A sphere in three-dimensional space is a perfectly symmetrical shape where every point on its surface is an equal distance from its center. This equal distance is called the radius. To describe a sphere mathematically, we use its general equation:
\[(x-h)^2 + (y-k)^2 + (z-l)^2 = r^2\]

• \((h, k, l)\) are the coordinates of the center of the sphere.
• \(r\) is the radius of the sphere.

For the sphere centered at the origin \((0, 0, 0)\) with a radius of 5, the equation simplifies to:
\[x^2 + y^2 + z^2 = 25\]Here, the radius squared \(r^2\) is 25, meaning that the sphere extends 5 units from its center in all directions. This basic formula helps us visualize how a 3-dimensional object behaves when interacting with other geometric forms.

A plane in three-dimensional space can be imagined as a flat, two-dimensional surface that stretches out infinitely. When a plane is perpendicular to one of the coordinate axes, its equation is much simpler. For a plane perpendicular to the \(z\)-axis, the equation is:
\[z = c\]where \(c\) is a constant. This means that the plane is parallel to the \(xy\)-plane and all points have the same \(z\)-coordinate.

• The equation \(z = 3\) implies that the plane passes through all points having a \(z\)-coordinate of 3.

This indicates that no matter what values \(x\) and \(y\) take, as long as \(z\) is 3, the point lies on this plane. This concept is pivotal because it shows how planes can intersect with other geometrical shapes like spheres.

The intersection of surfaces in analytic geometry is when two or more geometric figures meet. In the context of this exercise, a plane intersects a sphere, creating a circle.

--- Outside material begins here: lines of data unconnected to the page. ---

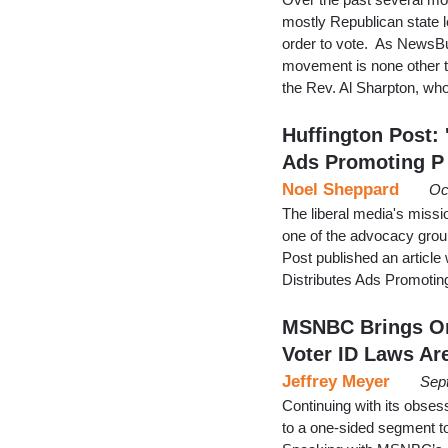
mostly Republican state le
order to vote. As NewsBu
movement is none other th
the Rev. Al Sharpton, w
Huffington Post: 
Ads Promoting P
Noel Sheppard
Oc
The liberal media's miss
one of the advocacy grou
Post published an article
Distributes Ads Promotin
MSNBC Brings On
Voter ID Laws Ar
Jeffrey Meyer
Sep
Continuing with its obse
to a one-sided segment to 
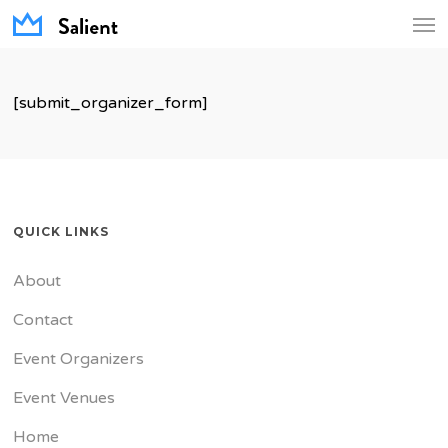
Men
Skip
to
main
[submit_organizer_form]
content
QUICK LINKS
About
Contact
Event Organizers
Event Venues
Home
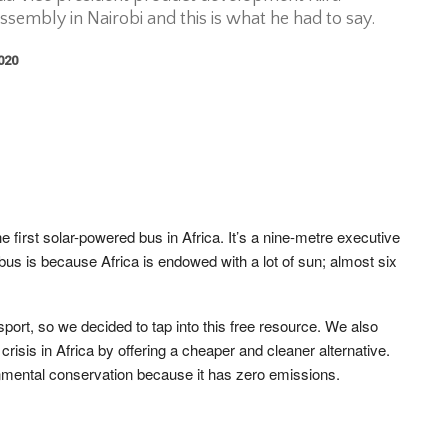
embly in Nairobi and this is what he had to say.
2020
 first solar-powered bus in Africa. It’s a nine-metre executive
us is because Africa is endowed with a lot of sun; almost six
sport, so we decided to tap into this free resource. We also
 crisis in Africa by offering a cheaper and cleaner alternative.
onmental conservation because it has zero emissions.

• To find this intersection, substitute the plane's equation into the sphere's equation.

For our sphere and plane:

• Start with the sphere: \(x^2 + y^2 + z^2 = 25\).
• Use the plane: \(z = 3\).
• Substituting \(z = 3\) gives \(x^2 + y^2 + 3^2 = 25\).

Simplifying this leads to:
\[x^2 + y^2 = 16\]This equation represents a circle with a radius of 4 in the \(xy\)-plane. This intersection proves how complex 3D figures can be analyzed using simple algebraic combinations to identify new shapes formed by their overlap.